[DATASET EXTRACT Boundary: Start]
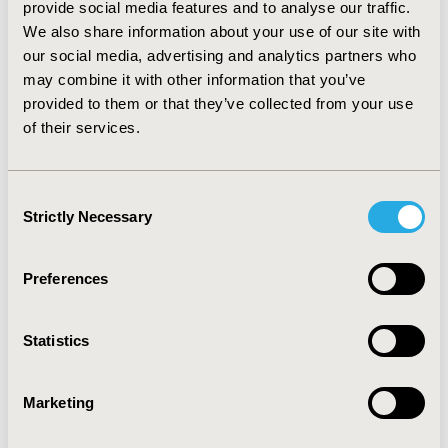
provide social media features and to analyse our traffic.
linezolid 0.063, vancomycin 0.060, daptomycin 0.061 and
We also share information about your use of our site with
tigecycline 0.059. The percentage of patients cured for
our social media, advertising and analytics partners who
each alternative was: linezolid 84.4%; vancomycin 74.7%;
may combine it with other information that you’ve
daptomycin 78.1% and tigecycline 70.4%. Model result
suggests that linezolid would be dominant compared to
provided to them or that they’ve collected from your use
vancomycin, daptomycin and tigecycline.
of their services.
CONCLUSIONS: Despite its higher acquisition cost,
linezolid would be a cost-saving alternative in the
treatment of cSSTI in the Chilean Provisional Health
Consent
Institutions (ISAPRE).
Strictly Necessary
Selection
CONFERENCE/VALUE IN HEALTH INFO
Preferences
2013-05, ISPOR 2013, New Orleans, LA, USA
Value in Health, Vol. 16, No. 3 (May 2013)
Statistics
CODE
PIN51
Marketing
TOPIC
[DATASET EXTRACT Boundary: End]
EXERCISE AIM: Having found the line with "of their services." in the listing above, transcribe it and every line after it to the end, exactly, with no additions.

SOLUTION FOR THIS EXERCISE:
of their services.
CONCLUSIONS: Despite its higher acquisition cost,
linezolid would be a cost-saving alternative in the
treatment of cSSTI in the Chilean Provisional Health
Consent
Institutions (ISAPRE).
Strictly Necessary
Selection
CONFERENCE/VALUE IN HEALTH INFO
Preferences
2013-05, ISPOR 2013, New Orleans, LA, USA
Value in Health, Vol. 16, No. 3 (May 2013)
Statistics
CODE
PIN51
Marketing
TOPIC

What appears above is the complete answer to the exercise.